S : Avez-vous un appel à lancer à la Communauté internationale dans la gestion de cette crise ?

S. N. O. : Comme beaucoup de Burkinabè d’ici et de la diaspora, je souhaite un accompagnement de la Communauté internationale afin que le processus enclenché aboutisse. Le recouvrement de l’intégrité territoriale, le retour de l’Etat (dans toute son envergure habituelle) et des Personnes déplacées internes (PDI) dans les zones désertées et la refondation de la gouvernance se feront, certes et principalement, par les efforts des acteurs nationaux (civils et militaires) animés d’un grand zèle patriotique, mais aussi par l’accompagnement de nos partenaires. La Communauté internationale jouera immanquablement plusieurs rôles dans l’accompagnement du processus en cours. Il s’agit notamment de la mise en place d’une instance formelle ou informelle d’accompagnement, de l’acceptation d’une proposition raisonnable de calendrier et du financement partiel et observation des élections de fin de transition. En rappel, après l’insurrection de 2014, le Groupe international de suivi et d’accompagnement de la transition pour le Burkina Faso (GISAT-BF) a été mis en place. Co-présidé par les représentants de haut niveau de l’UA, de la CEDEAO et des Nations unies, le GISAT-BF a œuvré en étroite collaboration avec le Groupe de contact de la CEDEAO au Burkina Faso. Allons-nous vers une formule semblable ? Wait and see.
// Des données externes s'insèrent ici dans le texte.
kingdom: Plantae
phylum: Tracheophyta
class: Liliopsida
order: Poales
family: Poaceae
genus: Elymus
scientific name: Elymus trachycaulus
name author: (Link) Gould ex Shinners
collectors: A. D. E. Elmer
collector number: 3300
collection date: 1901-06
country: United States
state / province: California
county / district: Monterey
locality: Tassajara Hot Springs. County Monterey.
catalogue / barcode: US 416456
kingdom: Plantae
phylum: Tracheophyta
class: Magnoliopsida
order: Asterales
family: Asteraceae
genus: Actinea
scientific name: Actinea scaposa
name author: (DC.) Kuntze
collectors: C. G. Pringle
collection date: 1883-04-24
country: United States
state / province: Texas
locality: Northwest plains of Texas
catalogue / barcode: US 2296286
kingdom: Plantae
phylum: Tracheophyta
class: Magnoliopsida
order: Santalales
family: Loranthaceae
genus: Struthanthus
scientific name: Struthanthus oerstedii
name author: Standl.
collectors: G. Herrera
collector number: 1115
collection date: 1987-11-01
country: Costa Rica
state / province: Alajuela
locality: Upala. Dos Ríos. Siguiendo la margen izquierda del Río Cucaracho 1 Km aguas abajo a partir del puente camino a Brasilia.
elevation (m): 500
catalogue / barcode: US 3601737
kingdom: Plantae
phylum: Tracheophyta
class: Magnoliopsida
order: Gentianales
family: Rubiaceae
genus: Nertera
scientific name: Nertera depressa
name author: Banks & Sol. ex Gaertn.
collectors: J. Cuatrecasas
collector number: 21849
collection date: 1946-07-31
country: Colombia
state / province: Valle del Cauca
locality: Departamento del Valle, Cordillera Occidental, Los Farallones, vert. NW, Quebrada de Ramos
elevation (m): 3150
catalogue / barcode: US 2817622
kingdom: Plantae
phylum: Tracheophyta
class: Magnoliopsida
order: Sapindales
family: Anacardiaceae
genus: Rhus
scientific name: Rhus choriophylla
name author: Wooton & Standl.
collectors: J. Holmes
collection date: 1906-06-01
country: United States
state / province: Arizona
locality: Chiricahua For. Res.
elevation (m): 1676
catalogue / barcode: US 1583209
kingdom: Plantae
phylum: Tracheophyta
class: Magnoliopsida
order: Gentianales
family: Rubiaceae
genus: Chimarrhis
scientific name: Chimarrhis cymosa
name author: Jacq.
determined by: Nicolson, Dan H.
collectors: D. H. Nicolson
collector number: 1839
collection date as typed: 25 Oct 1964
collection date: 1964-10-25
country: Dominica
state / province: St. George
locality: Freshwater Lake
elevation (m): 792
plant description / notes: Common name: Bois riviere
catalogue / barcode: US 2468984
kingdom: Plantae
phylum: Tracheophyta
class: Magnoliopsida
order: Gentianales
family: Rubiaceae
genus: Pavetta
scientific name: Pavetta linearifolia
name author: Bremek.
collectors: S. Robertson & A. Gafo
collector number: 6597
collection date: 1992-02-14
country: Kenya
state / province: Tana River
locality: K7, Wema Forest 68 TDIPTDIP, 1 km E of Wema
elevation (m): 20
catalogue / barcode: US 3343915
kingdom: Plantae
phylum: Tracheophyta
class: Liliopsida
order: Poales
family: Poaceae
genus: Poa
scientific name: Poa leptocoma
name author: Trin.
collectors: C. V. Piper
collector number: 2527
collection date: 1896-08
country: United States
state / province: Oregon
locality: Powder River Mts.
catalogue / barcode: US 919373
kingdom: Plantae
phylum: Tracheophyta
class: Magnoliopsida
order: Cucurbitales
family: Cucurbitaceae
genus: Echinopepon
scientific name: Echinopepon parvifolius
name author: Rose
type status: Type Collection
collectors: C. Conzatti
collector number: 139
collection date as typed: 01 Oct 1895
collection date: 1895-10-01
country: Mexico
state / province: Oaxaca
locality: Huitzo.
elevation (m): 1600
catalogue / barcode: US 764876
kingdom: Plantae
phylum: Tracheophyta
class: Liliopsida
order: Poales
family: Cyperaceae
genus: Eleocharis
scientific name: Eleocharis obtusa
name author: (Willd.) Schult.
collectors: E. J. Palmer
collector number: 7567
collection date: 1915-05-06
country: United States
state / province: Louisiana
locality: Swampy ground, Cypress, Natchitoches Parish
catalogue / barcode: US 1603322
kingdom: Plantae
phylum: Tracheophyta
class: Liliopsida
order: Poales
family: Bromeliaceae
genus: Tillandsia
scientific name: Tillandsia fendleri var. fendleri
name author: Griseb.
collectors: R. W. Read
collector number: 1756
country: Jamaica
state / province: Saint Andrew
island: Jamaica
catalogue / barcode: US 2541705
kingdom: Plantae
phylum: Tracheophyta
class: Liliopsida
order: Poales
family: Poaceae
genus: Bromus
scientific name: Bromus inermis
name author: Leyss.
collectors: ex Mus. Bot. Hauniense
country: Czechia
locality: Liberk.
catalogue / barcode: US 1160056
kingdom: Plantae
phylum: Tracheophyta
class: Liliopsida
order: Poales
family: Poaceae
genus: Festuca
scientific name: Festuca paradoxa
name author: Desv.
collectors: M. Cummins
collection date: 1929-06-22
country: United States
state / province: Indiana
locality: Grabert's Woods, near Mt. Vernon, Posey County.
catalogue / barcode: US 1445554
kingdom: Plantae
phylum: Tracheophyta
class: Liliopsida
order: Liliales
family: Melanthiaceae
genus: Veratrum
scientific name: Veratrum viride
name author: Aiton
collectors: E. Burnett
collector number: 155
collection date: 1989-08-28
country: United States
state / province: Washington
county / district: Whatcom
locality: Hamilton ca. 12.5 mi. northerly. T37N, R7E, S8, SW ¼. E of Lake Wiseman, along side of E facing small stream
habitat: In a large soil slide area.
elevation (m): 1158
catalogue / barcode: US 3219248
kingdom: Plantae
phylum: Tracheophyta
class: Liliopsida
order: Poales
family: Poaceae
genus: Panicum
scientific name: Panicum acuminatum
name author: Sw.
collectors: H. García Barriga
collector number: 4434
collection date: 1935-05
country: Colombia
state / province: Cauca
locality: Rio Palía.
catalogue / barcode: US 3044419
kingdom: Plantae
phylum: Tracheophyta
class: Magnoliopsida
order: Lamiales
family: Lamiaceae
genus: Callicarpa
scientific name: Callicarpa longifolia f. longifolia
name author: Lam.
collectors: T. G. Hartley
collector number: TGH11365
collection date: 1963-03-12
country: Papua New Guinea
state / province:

Du fait de ces soucis avec les nouvelles autorités maliennes et guinéennes, la CEDEAO voudrait faire du Burkina Faso un bon élève. Nous gagnerons à ne pas trop nous écarter des standards en matière de transition tout en mettant en avant nos spécificités (intégrité territoriale menacée, besoins pressants de réconciliation, retour des PDI et de l’Etat dans certaines zones du pays) pour obtenir une durée raisonnable, donc négociée (en interne et en externe), pour la période de transition (en évitant des demandes extrêmes à la malienne). Au demeurant, l’attitude de la Communauté internationale vis-à-vis du Burkina Faso dépendra du comportement des autorités burkinabè de Transition, de la définition d’un chronogramme acceptable, d’une diplomatie appropriée au contexte actuel. Vivement, que les violons soient bien accordés, pour une issue heureuse et sans remous de la transition qui est amorcée, donc un retour à une vie constitutionnelle normale dans un Burkina Faso libéré ou en passe d’être libéré de l’hydre terroriste.